Stephens thinks the popular guarantee to cover pre-existing conditions will stay, but the requirement to buy insurance, might go. Gov. John Hickenlooper, a Democrat, suspects Republicans will try to keep parts of the ACA.

“I think just immediately, I mean legally, they can't throw out all the Affordable Care Act on a whim,” Hickenlooper said on Colorado Matters, adding that the state is prepared to adjust, despite the unknowns.

“We will try to keep as many people insured as possible,” he said.

Kevin Patterson, CEO of Connect for Health Colorado, the state’s exchange, said the election of Trump and a Congress that may try to dismantle Obamacare changes nothing for those buying 2017 insurance through open enrollment. Coverage under 2017 plans purchased will continue for people through next year, despite any potential changes at the federal level.
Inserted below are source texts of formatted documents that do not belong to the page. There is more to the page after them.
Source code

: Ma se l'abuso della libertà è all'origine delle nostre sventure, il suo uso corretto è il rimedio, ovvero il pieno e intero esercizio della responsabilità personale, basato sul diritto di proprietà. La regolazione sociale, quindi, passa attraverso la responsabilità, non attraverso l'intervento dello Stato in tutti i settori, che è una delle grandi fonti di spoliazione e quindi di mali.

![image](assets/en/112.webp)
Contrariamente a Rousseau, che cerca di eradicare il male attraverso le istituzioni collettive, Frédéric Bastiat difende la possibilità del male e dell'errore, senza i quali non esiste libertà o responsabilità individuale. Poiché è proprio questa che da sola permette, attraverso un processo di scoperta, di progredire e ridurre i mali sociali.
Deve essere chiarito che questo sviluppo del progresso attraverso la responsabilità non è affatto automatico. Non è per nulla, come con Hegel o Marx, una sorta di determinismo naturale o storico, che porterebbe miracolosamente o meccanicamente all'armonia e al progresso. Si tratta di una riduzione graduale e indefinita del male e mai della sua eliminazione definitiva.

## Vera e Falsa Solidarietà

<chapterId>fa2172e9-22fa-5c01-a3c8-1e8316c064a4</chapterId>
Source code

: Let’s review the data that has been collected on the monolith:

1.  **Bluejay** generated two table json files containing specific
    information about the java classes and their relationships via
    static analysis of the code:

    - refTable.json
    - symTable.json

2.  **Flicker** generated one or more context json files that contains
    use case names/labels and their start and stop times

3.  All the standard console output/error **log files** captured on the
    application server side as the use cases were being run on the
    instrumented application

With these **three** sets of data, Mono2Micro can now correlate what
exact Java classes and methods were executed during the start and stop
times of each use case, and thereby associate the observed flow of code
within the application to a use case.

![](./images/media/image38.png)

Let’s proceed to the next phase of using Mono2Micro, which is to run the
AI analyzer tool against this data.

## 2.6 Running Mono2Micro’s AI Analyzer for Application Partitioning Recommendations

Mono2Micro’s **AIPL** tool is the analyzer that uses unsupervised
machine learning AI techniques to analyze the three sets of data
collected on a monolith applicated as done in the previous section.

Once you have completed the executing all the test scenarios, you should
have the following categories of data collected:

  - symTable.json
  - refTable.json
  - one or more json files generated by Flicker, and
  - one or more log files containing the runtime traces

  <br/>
Consumers “should go ahead, sign up, get that coverage set,” Patterson said.

When asked about what changes might be in store for 2018, Patterson didn’t know, saying his “crystal ball kind of fell off the table.”

“I might have to send it in for repairs before I can answer that question,” he said.

Health insurance broker and ColoradoHealth.com president Tom Crennen expects any major changes from Washington to take time. He said the ACA “took about three years before it even started getting going, so it seems hard to believe that [repealing and replacing] it will just happen overnight.”

Bernice Geels hopes she can afford to stay insured. The plan she found will save her money. Beyond that, she has one tip for President-elect Trump: include coverage of pre-existing conditions. Geels’ sister had cancer, but is in remission now. Still, her sister “couldn't get health insurance before Obamacare passed,” she said. “You have to insure pre-existing.”

Geels said she’d love better, more affordable healthcare under the new administration, but she isn’t holding her breath.